Two policies can produce identical success rates while moving in completely different ways. One executes a clean, smooth motion at constant pace; the other oscillates wildly, snaps between waypoints, or pauses for milliseconds between every action chunk. From a deployment perspective those policies are not interchangeable — one is safe near a human; the other isn't.
The Behavior axis turns motion quality into three scalars that you can read at a glance and that catch a category of failure modes the other two axes are blind to.
Jerk RMS
The root-mean-square of the third time-derivative of the end-effector position, integrated over the rollout. Jerk is the canonical objective signal that motion is "smooth" — humans grade motions on jerk; safety standards constrain it; jerky control aliases are a well-known artefact of chunked autoregressive policies.

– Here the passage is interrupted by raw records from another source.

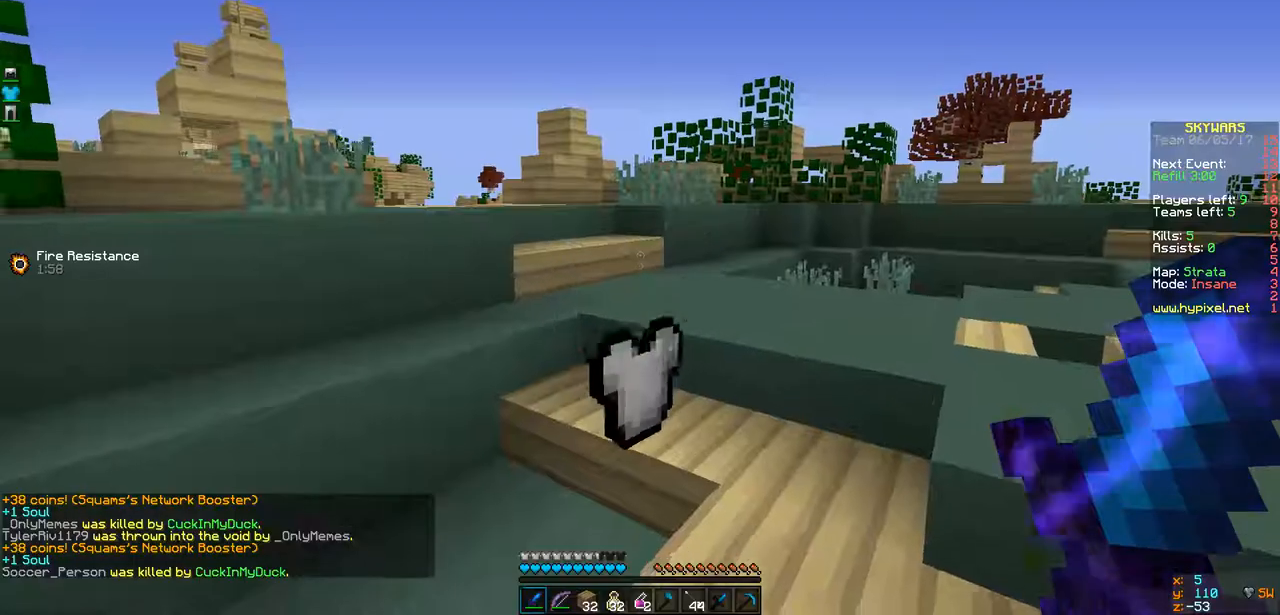
Gameplay with keyboard; each line is a JSON object with the keys held at the frame after it. "events" lists presses ("down") and releases ("up") of "a", "d", "s" and "w" between this image and that frame as [ms after this image, input, new state], when the widget could be followed in between. No other keys are recorded. Mouse input is not recorded.
{"keys": ["d", "w"], "events": [[195, "s", "up"], [456, "d", "down"], [456, "w", "down"]]}
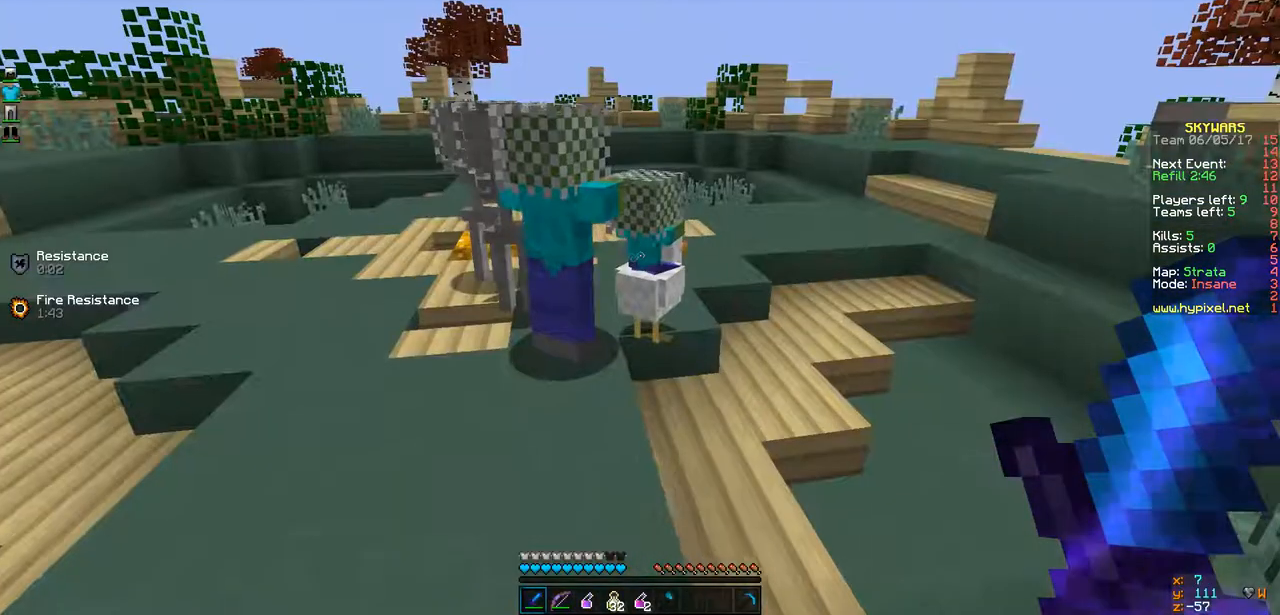
{"keys": ["d", "w"], "events": []}
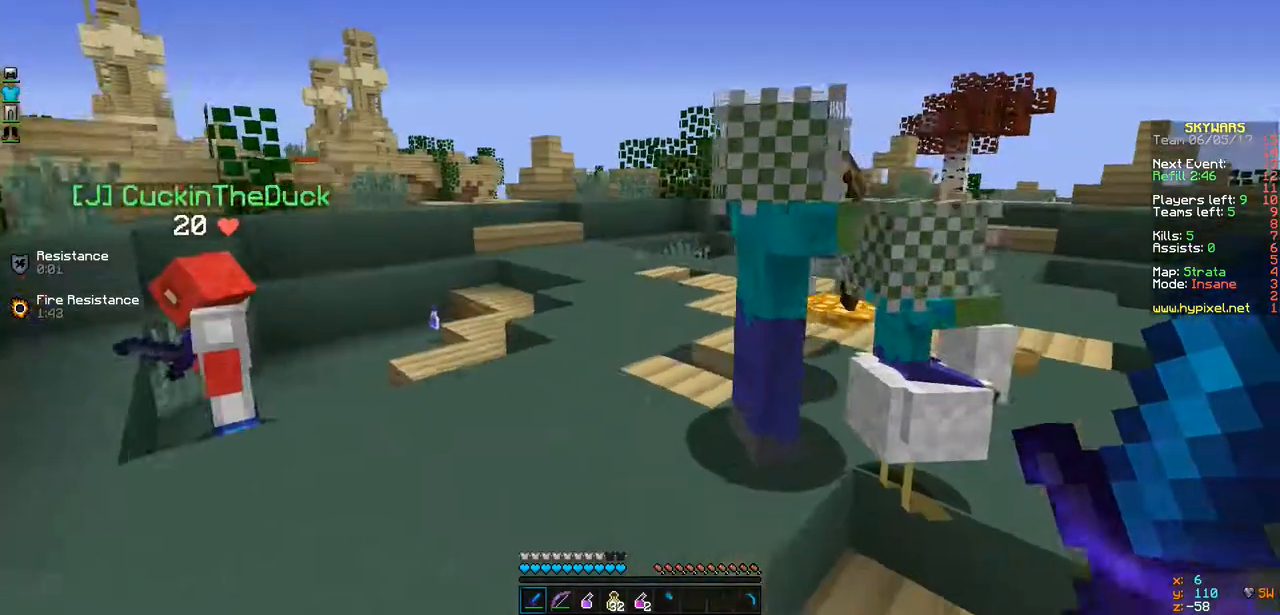
{"keys": ["d"], "events": [[151, "w", "up"]]}
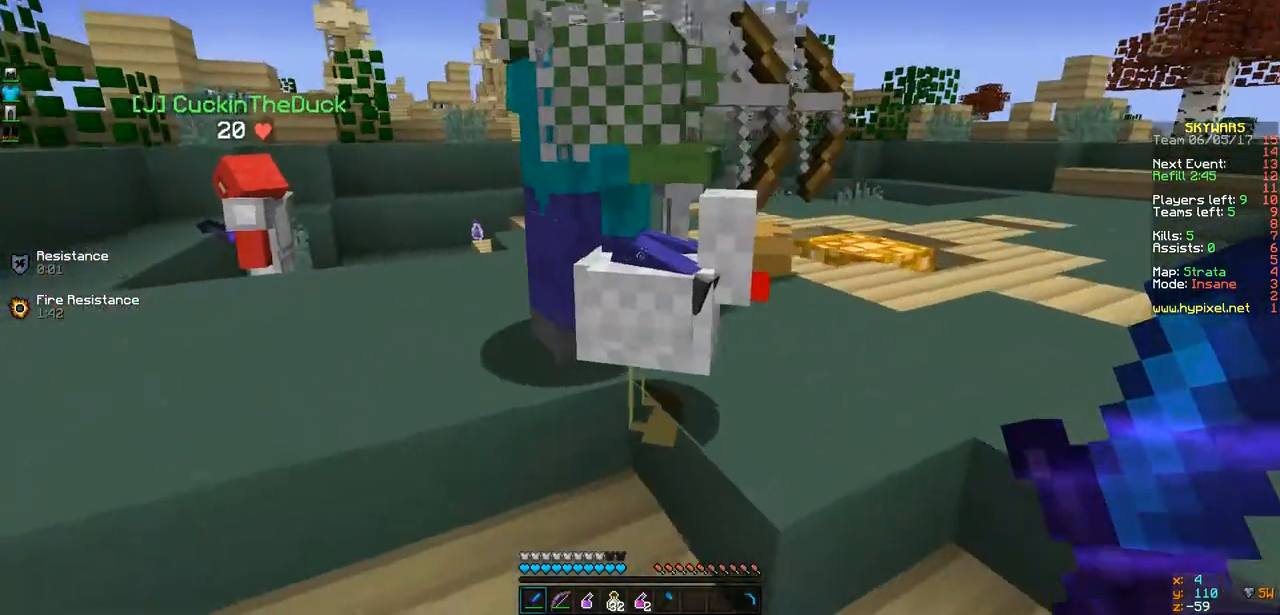
{"keys": ["d"], "events": [[217, "w", "down"], [455, "w", "up"]]}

jerk_rms = sqrt(mean over t of ||d³p/dt³||²)
Reported in m/s³. Lower is smoother. A skilled human teleop demonstration sits around 0.05; a healthy diffusion policy is typically 0.05–0.15; chunked autoregressive policies often hit 0.5+ at chunk boundaries.
Velocity variance
The variance of the magnitude of the end-effector velocity across the rollout, normalised to the mean velocity. Captures hesitation and stop-start behaviour that jerk RMS can miss when motion is locally smooth but globally inconsistent.
vel_var = Var(||dp/dt||) / max(Mean(||dp/dt||), ε)
Dimensionless. Lower is more uniform; values above ~0.5 typically indicate the policy is stopping and restarting.
Path-length ratio
The actual end-effector path length divided by the straight-line distance between start and goal. The lower bound is 1.0 (perfectly direct); large values indicate detours, retracing, or oscillation.
path_length_ratio = ∫ ||dp/dt|| dt / ||p_end − p_start||
Dimensionless. Pure motion-planning solvers hit 1.0–1.2 routinely; learned policies on well-trained tasks land at 1.2–1.5; values past 2.0 signal pathological motion or repeated retries.
Reading the B axis
{
"behavior": {
"jerk_rms": 0.082,
"vel_var": 0.011,
"path_length_ratio": 1.18
}
}
The three numbers are deliberately not aggregated into one — they probe different phenomena. Read them together with the U-axis to see whether smoothness is being paid for with failure or vice versa.
Caveats
- Frame rate matters. Jerk RMS is computed by finite differences. The eval runs at 25 Hz by default; report the rate alongside any cross-paper comparison.
- Success-conditioned reporting. Behaviour metrics are aggregated over successful episodes only by default — averaging over collapse-to-zero rollouts is misleading. Toggle via
--smoothness-all-episodes. - End effector vs. joint. Default is end-effector position in world frame. For comparing chunked-action policies fairly, also inspect joint-space jerk in
results.json:behavior.joint_jerk_rmswhen reported.